TEXT
Dolt for SOX Compliance
In 2017 Snap Inc went public which meant that there was a rush to become Sarbanes Oxley (SOX) compliant. At that time I was the lead developer on the ad delivery team which was directly responsible for one of Snap's revenue streams. As a result I spent countless hours with our internal compliance teams and external auditors setting up SOX compliance controls. In this blog I'm going to spend a little bit of time talking about what SOX compliance controls are and how Dolt would have helped build compliance controls that are easier to set up and work with.
What is SOX
The Sarbanes-Oxley Act aka SOX was legislation passed following the Enron Scandal of the early 2000s. The goal of SOX is to prevent tampering with systems or data that could be considered materially relevant to financial reporting. In the case of ad delivery this meant nearly everything needed to be covered by SOX compliance controls. This included:
- The code for the ad server, and the code of programs that generated data that fed into the ad delivery system. If the code was compromised it could be used to generate fake ad impressions or clicks.
- Data such as ad auction data, ad impression logs, and ad click logs which was used to bill advertisers. Being able to tamper with this data could result in fraudulent charges to advertisers.
- The machine learning models that were used to optimize ad delivery. If these models were tampered with it could result in ads being shown to the wrong people, or not shown at all which would result in lost revenue.
- The code responsible for deploying the ad server and the deployment logs which tracked which version of the code was deployed to which servers and when. If the deployment system was compromised the ad server could be replaced with a malicious version generating fraudulent revenue.

MATERIAL PROVIDED

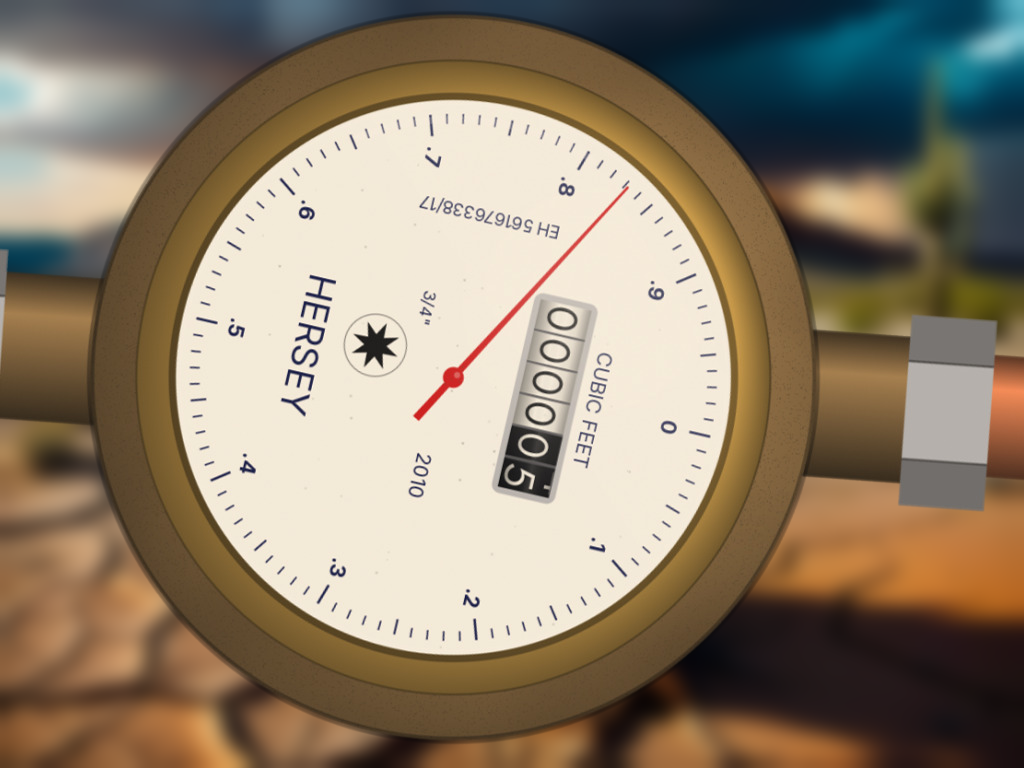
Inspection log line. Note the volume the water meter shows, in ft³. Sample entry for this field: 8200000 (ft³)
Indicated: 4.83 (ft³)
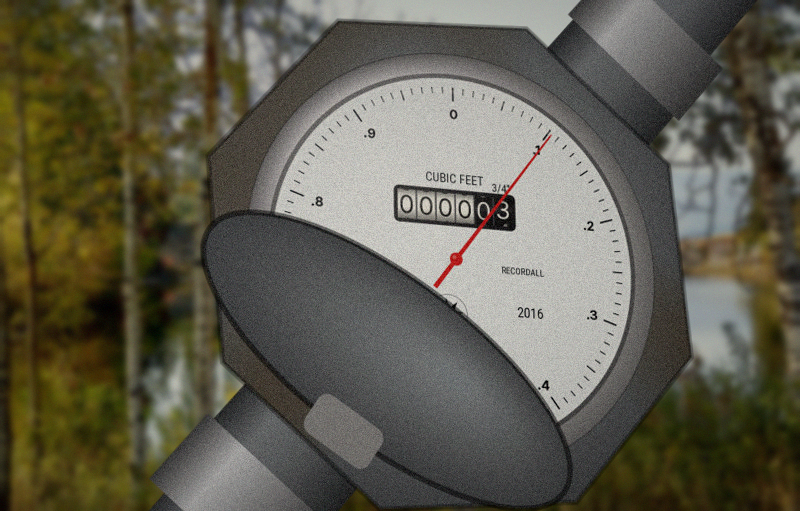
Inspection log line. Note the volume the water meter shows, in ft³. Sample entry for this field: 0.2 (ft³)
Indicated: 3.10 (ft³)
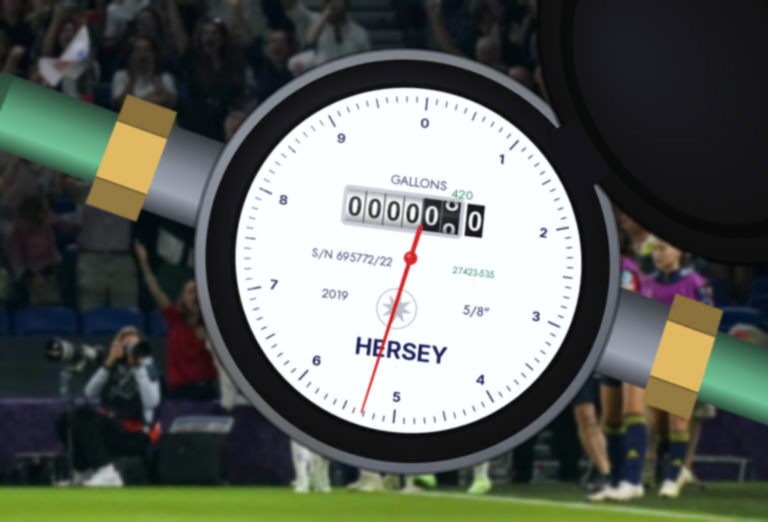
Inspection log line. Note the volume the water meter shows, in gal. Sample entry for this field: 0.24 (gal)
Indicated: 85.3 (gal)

* * *

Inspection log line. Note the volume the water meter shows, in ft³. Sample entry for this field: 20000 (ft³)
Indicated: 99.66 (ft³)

EXERCISE INSTRUCTIONS
(1) Print the rows from the line containing "field: 8200000 (ft³)" through the line containing "Indicated: 3.10 (ft³)", including both, and leave out the pictures.
(2) Can you proceed with the Dolt SOX compliance post, picking up right after its last sentence?
The rows are unrelated to the Dolt SOX compliance post.

TASK ANSWERS
(1)
Inspection log line. Note the volume the water meter shows, in ft³. Sample entry for this field: 8200000 (ft³)
Indicated: 4.83 (ft³)
Inspection log line. Note the volume the water meter shows, in ft³. Sample entry for this field: 0.2 (ft³)
Indicated: 3.10 (ft³)

(2)
- The infrastructure that runs the ad delivery system. If the infrastructure is compromised it can be used to generate fake ad impressions or clicks.
There were many other things covered by SOX at Snap, but these were the things that the ad delivery team was directly responsible for.
What are SOX Compliance Controls
SOX compliance controls are a set of rules and procedures that are put in place to ensure that the systems and data that are covered by SOX are not tampered with. There are many types of controls here I'll be covering some of them and discussing how Dolt's features can be used to implement or improve these controls.
Change Management
Change management is the process by which changes to the systems or data are tracked and reviewed. Requiring reviews protects against accidental changes, ensures the quality of the changes, and guarantees that no single person can make changes that would result in fraud. By tracking all changes you can ensure that any unauthorized changes are detected, and are attributable to the person who made them.
At Snap we used Git to track changes to the code, and required the code to be reviewed. But what
about the data? Well data such as configuration files would be tracked in Git along with the code.
Configuration in Git required us to generate new build artifacts to deploy the configuration. Our deployment system would then need to spin
up new hardware and gradually transition from the old version to the new. This is not a trivial process, and is usually
done slowly and monitored to make sure there are no issues with the new version.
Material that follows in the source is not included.